- Dataset excerpts:
[Start of section]
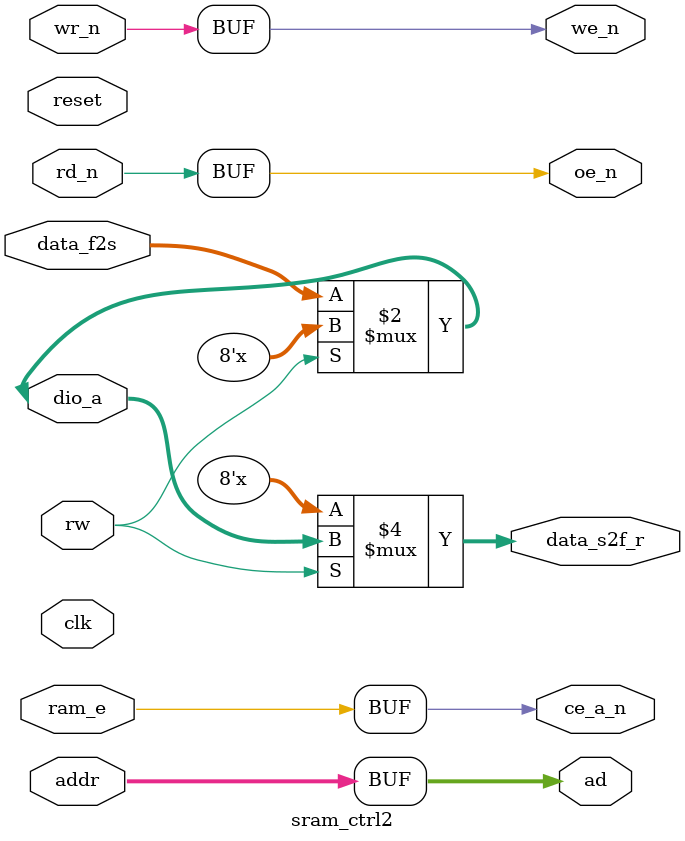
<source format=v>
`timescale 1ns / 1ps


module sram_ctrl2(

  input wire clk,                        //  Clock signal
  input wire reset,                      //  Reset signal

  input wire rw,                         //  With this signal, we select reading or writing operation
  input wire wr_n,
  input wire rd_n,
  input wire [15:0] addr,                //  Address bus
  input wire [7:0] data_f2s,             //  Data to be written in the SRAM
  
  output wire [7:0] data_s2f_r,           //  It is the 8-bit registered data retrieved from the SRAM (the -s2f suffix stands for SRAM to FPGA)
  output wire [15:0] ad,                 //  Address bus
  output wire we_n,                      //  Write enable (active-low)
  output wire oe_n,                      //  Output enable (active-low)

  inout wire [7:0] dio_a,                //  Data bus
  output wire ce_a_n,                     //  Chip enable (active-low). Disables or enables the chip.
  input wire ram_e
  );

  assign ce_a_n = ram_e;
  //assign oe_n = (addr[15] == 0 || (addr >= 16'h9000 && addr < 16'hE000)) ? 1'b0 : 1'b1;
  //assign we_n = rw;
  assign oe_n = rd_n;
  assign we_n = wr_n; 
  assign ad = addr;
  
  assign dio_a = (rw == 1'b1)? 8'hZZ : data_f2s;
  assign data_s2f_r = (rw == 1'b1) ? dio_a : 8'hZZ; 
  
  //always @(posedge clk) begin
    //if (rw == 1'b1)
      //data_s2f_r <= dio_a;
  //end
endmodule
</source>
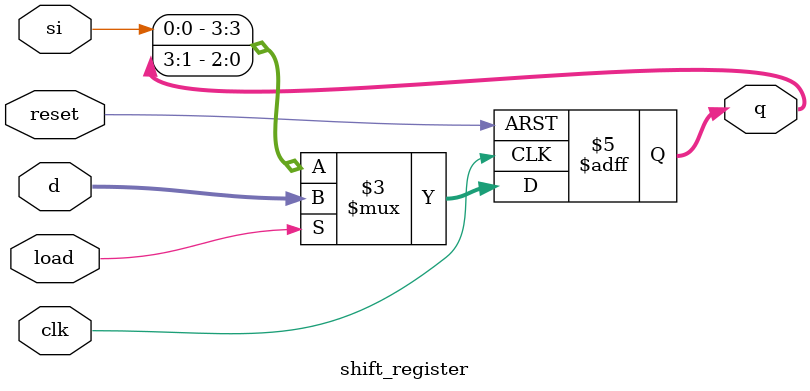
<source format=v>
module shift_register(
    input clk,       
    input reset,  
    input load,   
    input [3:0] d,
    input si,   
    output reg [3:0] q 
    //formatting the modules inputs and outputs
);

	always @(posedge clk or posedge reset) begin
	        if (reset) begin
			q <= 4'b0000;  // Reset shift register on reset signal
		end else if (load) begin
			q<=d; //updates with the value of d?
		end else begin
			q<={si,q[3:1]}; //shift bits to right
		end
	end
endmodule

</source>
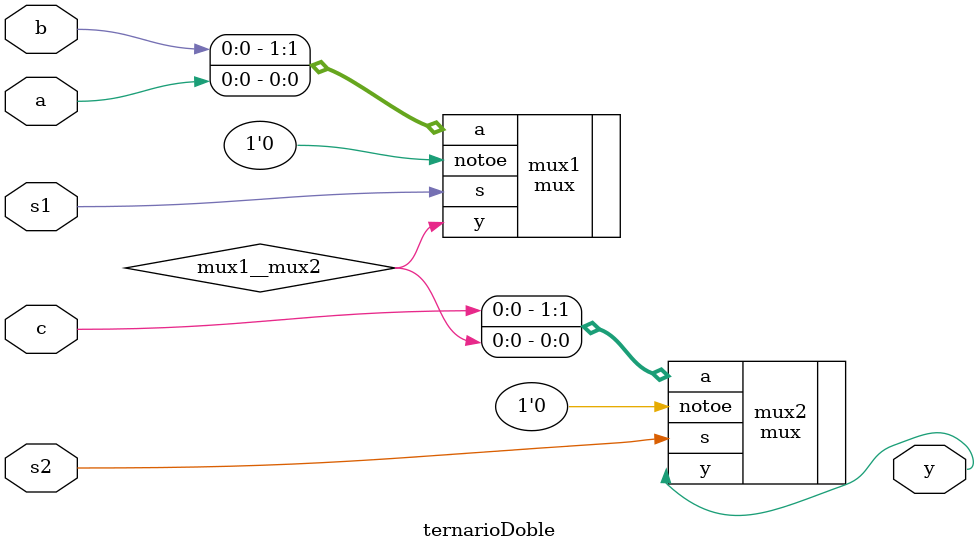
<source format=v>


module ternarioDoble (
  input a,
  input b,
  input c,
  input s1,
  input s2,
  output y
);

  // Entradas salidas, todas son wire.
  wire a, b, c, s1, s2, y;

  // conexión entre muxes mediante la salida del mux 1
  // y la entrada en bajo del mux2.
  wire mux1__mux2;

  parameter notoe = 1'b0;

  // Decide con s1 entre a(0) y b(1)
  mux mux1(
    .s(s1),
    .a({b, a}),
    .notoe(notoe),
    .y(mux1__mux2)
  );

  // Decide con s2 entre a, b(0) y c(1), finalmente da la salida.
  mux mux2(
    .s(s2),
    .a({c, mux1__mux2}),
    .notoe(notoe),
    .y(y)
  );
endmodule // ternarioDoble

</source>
[End of section]
Could you set down verbatim the lines from the beginning of the entries above through the line containing "input wire [7:0]", both included, leaving out the pictures?

<source format=v>
`timescale 1ns / 1ps


module sram_ctrl2(

  input wire clk,                        //  Clock signal
  input wire reset,                      //  Reset signal

  input wire rw,                         //  With this signal, we select reading or writing operation
  input wire wr_n,
  input wire rd_n,
  input wire [15:0] addr,                //  Address bus
  input wire [7:0] data_f2s,             //  Data to be written in the SRAM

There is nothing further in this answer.